--- START ---

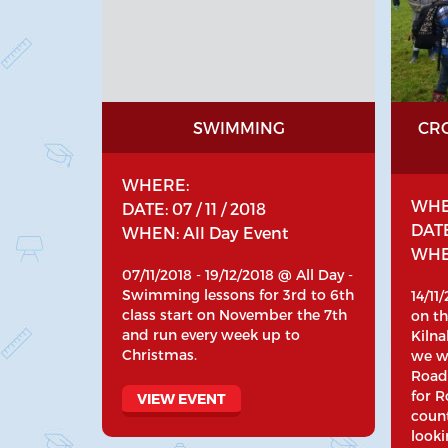
SWIMMING
CR
WHERE:
WHE
DATE: 07 / 11 / 2018
DATE:
WHEN: All Day Event
WHEN
07/11/2018 - 19/12/2018 @ All Day -
Swimming lessons for 3rd to 6th
14/11
class start on November the 7th
on th
and run every week up to
Kilna
Christmas.
we wi
Road
for R
VIEW EVENT
coun
looki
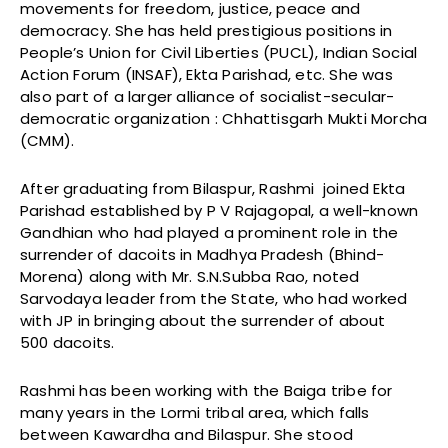
movements for freedom, justice, peace and
democracy. She has held prestigious positions in
People’s Union for Civil Liberties (PUCL), Indian Social
Action Forum (INSAF), Ekta Parishad, etc. She was
also part of a larger alliance of socialist-secular-
democratic organization : Chhattisgarh Mukti Morcha
(CMM).
After graduating from Bilaspur, Rashmi joined Ekta
Parishad established by P V Rajagopal, a well-known
Gandhian who had played a prominent role in the
surrender of dacoits in Madhya Pradesh (Bhind-
Morena) along with Mr. S.N.Subba Rao, noted
Sarvodaya leader from the State, who had worked
with JP in bringing about the surrender of about
500 dacoits.
Rashmi has been working with the Baiga tribe for
many years in the Lormi tribal area, which falls
between Kawardha and Bilaspur. She stood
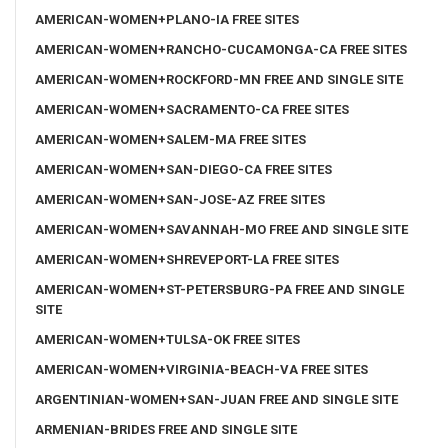
AMERICAN-WOMEN+PLANO-IA FREE SITES
AMERICAN-WOMEN+RANCHO-CUCAMONGA-CA FREE SITES
AMERICAN-WOMEN+ROCKFORD-MN FREE AND SINGLE SITE
AMERICAN-WOMEN+SACRAMENTO-CA FREE SITES
AMERICAN-WOMEN+SALEM-MA FREE SITES
AMERICAN-WOMEN+SAN-DIEGO-CA FREE SITES
AMERICAN-WOMEN+SAN-JOSE-AZ FREE SITES
AMERICAN-WOMEN+SAVANNAH-MO FREE AND SINGLE SITE
AMERICAN-WOMEN+SHREVEPORT-LA FREE SITES
AMERICAN-WOMEN+ST-PETERSBURG-PA FREE AND SINGLE
SITE
AMERICAN-WOMEN+TULSA-OK FREE SITES
AMERICAN-WOMEN+VIRGINIA-BEACH-VA FREE SITES
ARGENTINIAN-WOMEN+SAN-JUAN FREE AND SINGLE SITE
ARMENIAN-BRIDES FREE AND SINGLE SITE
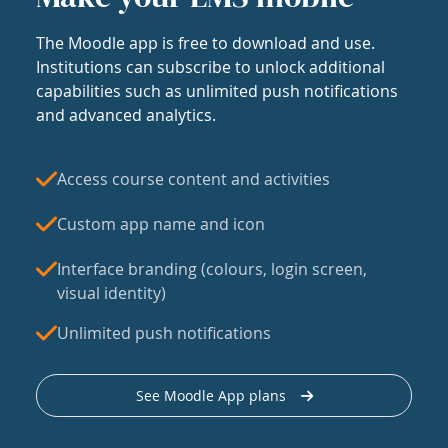
The Moodle app is free to download and use.
Institutions can subscribe to unlock additional
capabilities such as unlimited push notifications
and advanced analytics.
Access course content and activities
Custom app name and icon
Interface branding (colours, login screen,
visual identity)
Unlimited push notifications
See Moodle App plans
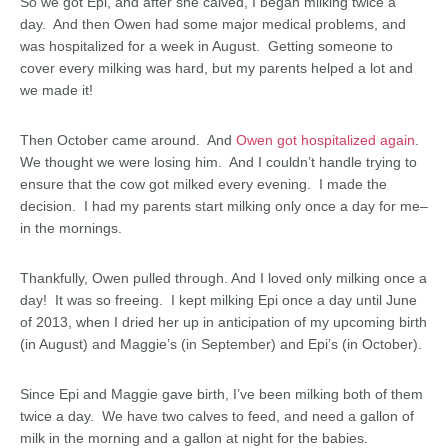
So we got Epi, and after she calved, I began milking twice a
day. And then Owen had some major medical problems, and
was hospitalized for a week in August. Getting someone to
cover every milking was hard, but my parents helped a lot and
we made it!
Then October came around. And
Owen got hospitalized again
.
We thought we were losing him. And I couldn’t handle trying to
ensure that the cow got milked every evening. I made the
decision. I had my parents start milking only once a day for me–
in the mornings.
Thankfully, Owen pulled through. And I loved only milking once a
day! It was so freeing. I kept milking Epi once a day until June
of 2013, when I dried her up in anticipation of my upcoming birth
(in August) and Maggie’s (in September) and Epi’s (in October).
Since Epi and Maggie gave birth, I’ve been milking both of them
twice a day. We have two calves to feed, and need a gallon of
milk in the morning and a gallon at night for the babies.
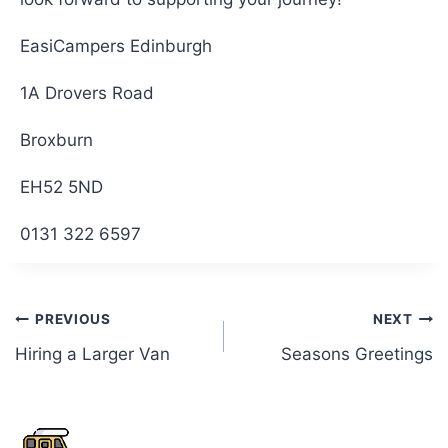
EasiCampers Edinburgh
1A Drovers Road
Broxburn
EH52 5ND
0131 322 6597
Post
PREVIOUS
NEXT
Hiring a Larger Van
Seasons Greetings
navigation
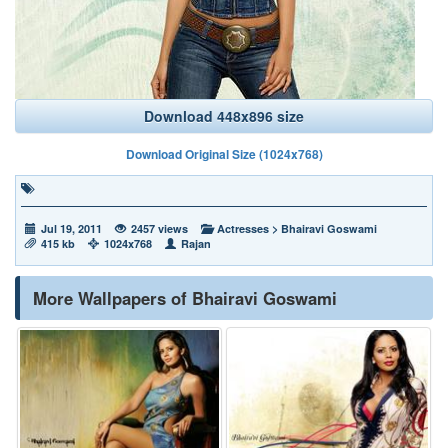
Download 448x896 size
Download Original Size (1024x768)
Jul 19, 2011
2457 views
Actresses
>
Bhairavi Goswami
415 kb
1024x768
Rajan
More Wallpapers of Bhairavi Goswami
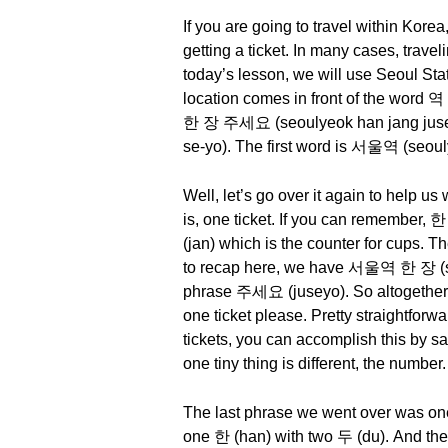
If you are going to travel within Kore
getting a ticket. In many cases, travel
today’s lesson, we will use Seoul Stat
location comes in front of the word 
한 장 주세요 (seoulyeok han jang juseyo
se-yo). The first word is 서울역 (seouly
Well, let’s go over it again to help
is, one ticket. If you can remember, 한
(jan) which is the counter for cups. T
to recap here, we have 서울역 한 장 (seoul
phrase 주세요 (juseyo). So altogether
one ticket please. Pretty straightforw
tickets, you can accomplish this b
one tiny thing is different, the number.
The last phrase we went over was one
one 한 (han) with two 두 (du). And the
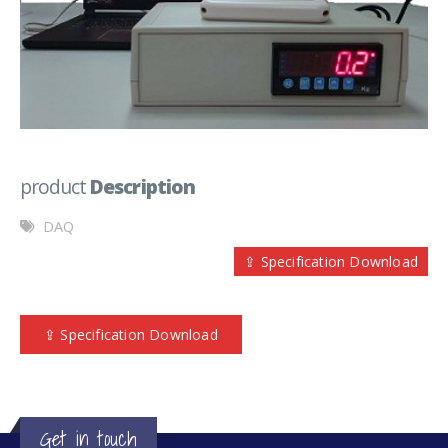
product
Description
DAQ
⇪ Specification Download
⇪ Specification Download
Get in touch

--- END ---

# TASK REQUIREMENTS
Return, exactly as they stand, the lines above from the one with "AMERICAN-WOMEN+SAN-JOSE-AZ FREE SITES" to the one with "If you are going to travel within Kore", omitting any pictures among them.

# FINAL ANSWER
AMERICAN-WOMEN+SAN-JOSE-AZ FREE SITES
AMERICAN-WOMEN+SAVANNAH-MO FREE AND SINGLE SITE
AMERICAN-WOMEN+SHREVEPORT-LA FREE SITES
AMERICAN-WOMEN+ST-PETERSBURG-PA FREE AND SINGLE
SITE
AMERICAN-WOMEN+TULSA-OK FREE SITES
AMERICAN-WOMEN+VIRGINIA-BEACH-VA FREE SITES
ARGENTINIAN-WOMEN+SAN-JUAN FREE AND SINGLE SITE
ARMENIAN-BRIDES FREE AND SINGLE SITE
The Moodle app is free to download and use.
Institutions can subscribe to unlock additional
capabilities such as unlimited push notifications
and advanced analytics.
Access course content and activities
Custom app name and icon
Interface branding (colours, login screen,
visual identity)
Unlimited push notifications
See Moodle App plans
So we got Epi, and after she calved, I began milking twice a
day. And then Owen had some major medical problems, and
was hospitalized for a week in August. Getting someone to
cover every milking was hard, but my parents helped a lot and
we made it!
Then October came around. And
Owen got hospitalized again
.
We thought we were losing him. And I couldn’t handle trying to
ensure that the cow got milked every evening. I made the
decision. I had my parents start milking only once a day for me–
in the mornings.
Thankfully, Owen pulled through. And I loved only milking once a
day! It was so freeing. I kept milking Epi once a day until June
of 2013, when I dried her up in anticipation of my upcoming birth
(in August) and Maggie’s (in September) and Epi’s (in October).
Since Epi and Maggie gave birth, I’ve been milking both of them
twice a day. We have two calves to feed, and need a gallon of
milk in the morning and a gallon at night for the babies.
EasiCampers Edinburgh
1A Drovers Road
Broxburn
EH52 5ND
0131 322 6597
Post
PREVIOUS
NEXT
Hiring a Larger Van
Seasons Greetings
navigation
Download 448x896 size
Download Original Size (1024x768)
Jul 19, 2011
2457 views
Actresses
>
Bhairavi Goswami
415 kb
1024x768
Rajan
More Wallpapers of Bhairavi Goswami
If you are going to travel within Kore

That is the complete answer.